----- INFORMATION SUPPLIED

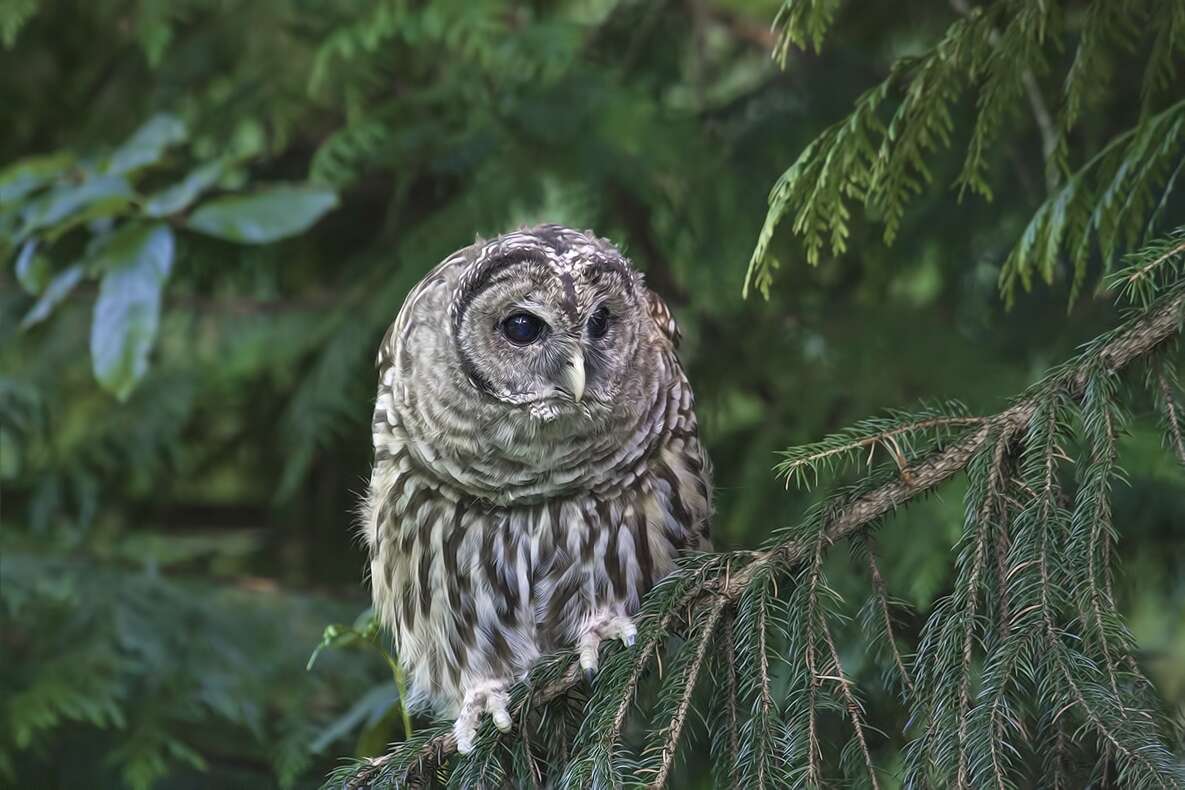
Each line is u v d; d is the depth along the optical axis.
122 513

----------
----- INFORMATION SUPPLIED

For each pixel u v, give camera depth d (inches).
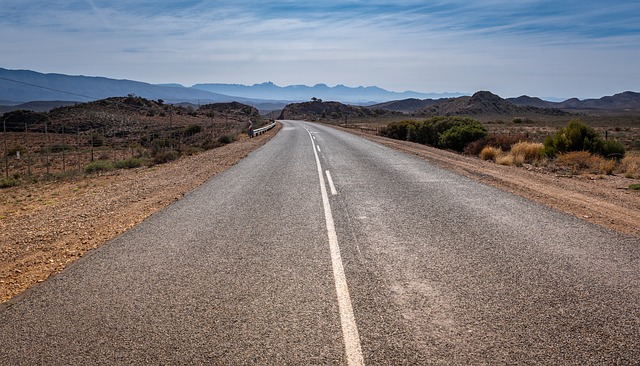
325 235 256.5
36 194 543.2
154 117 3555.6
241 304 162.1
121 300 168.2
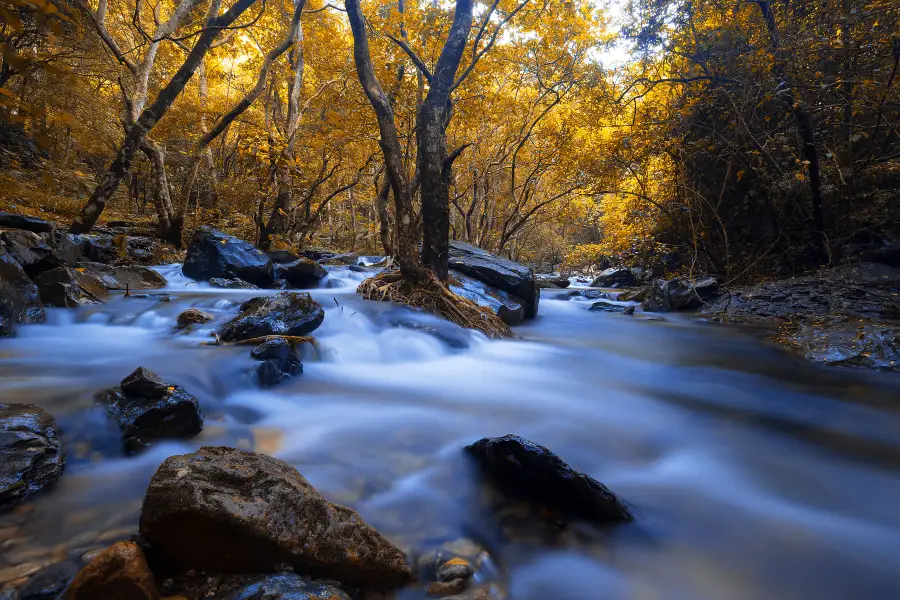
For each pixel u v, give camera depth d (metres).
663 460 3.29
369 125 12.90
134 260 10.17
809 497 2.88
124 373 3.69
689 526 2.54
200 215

----------
----- INFORMATION SUPPLIED

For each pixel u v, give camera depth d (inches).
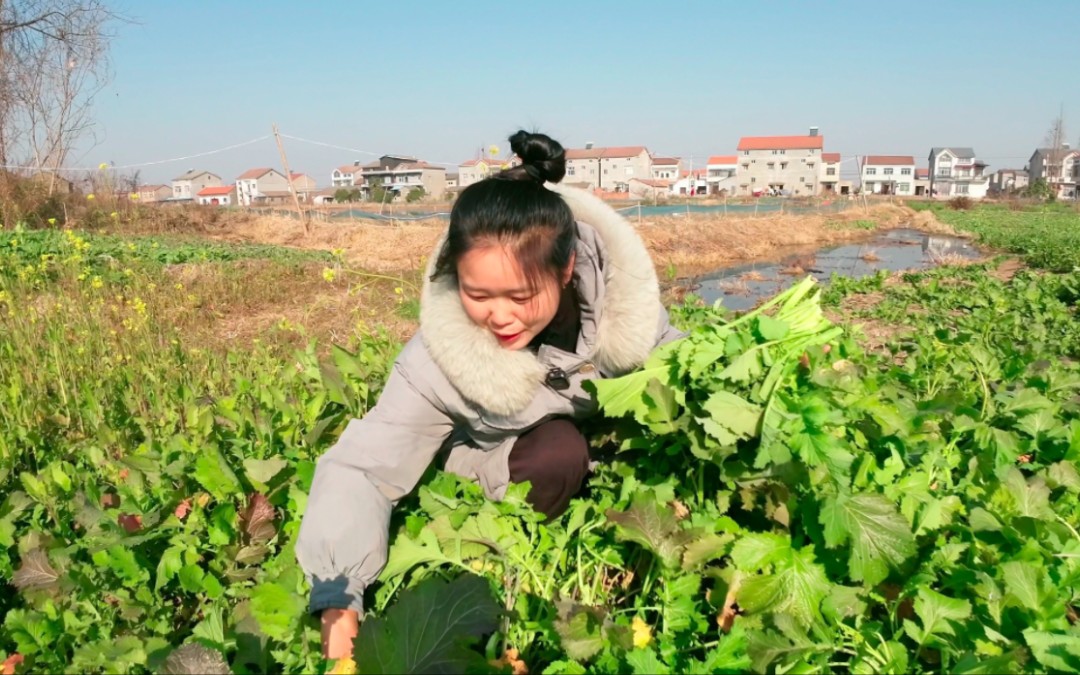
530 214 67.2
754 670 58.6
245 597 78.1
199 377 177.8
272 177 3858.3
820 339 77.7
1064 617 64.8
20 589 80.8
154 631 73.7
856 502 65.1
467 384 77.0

----------

__TASK PROMPT__: Which lines of the listing contain the string "depth"? Copy each of them.

__EXPECTED ANSWER__:
Each line is u v d; d is the depth along the optical axis.
For each pixel u v, give camera depth d (inches).
For each pixel u v, give camera depth d (metres).
For each pixel u v, give camera depth d (inches).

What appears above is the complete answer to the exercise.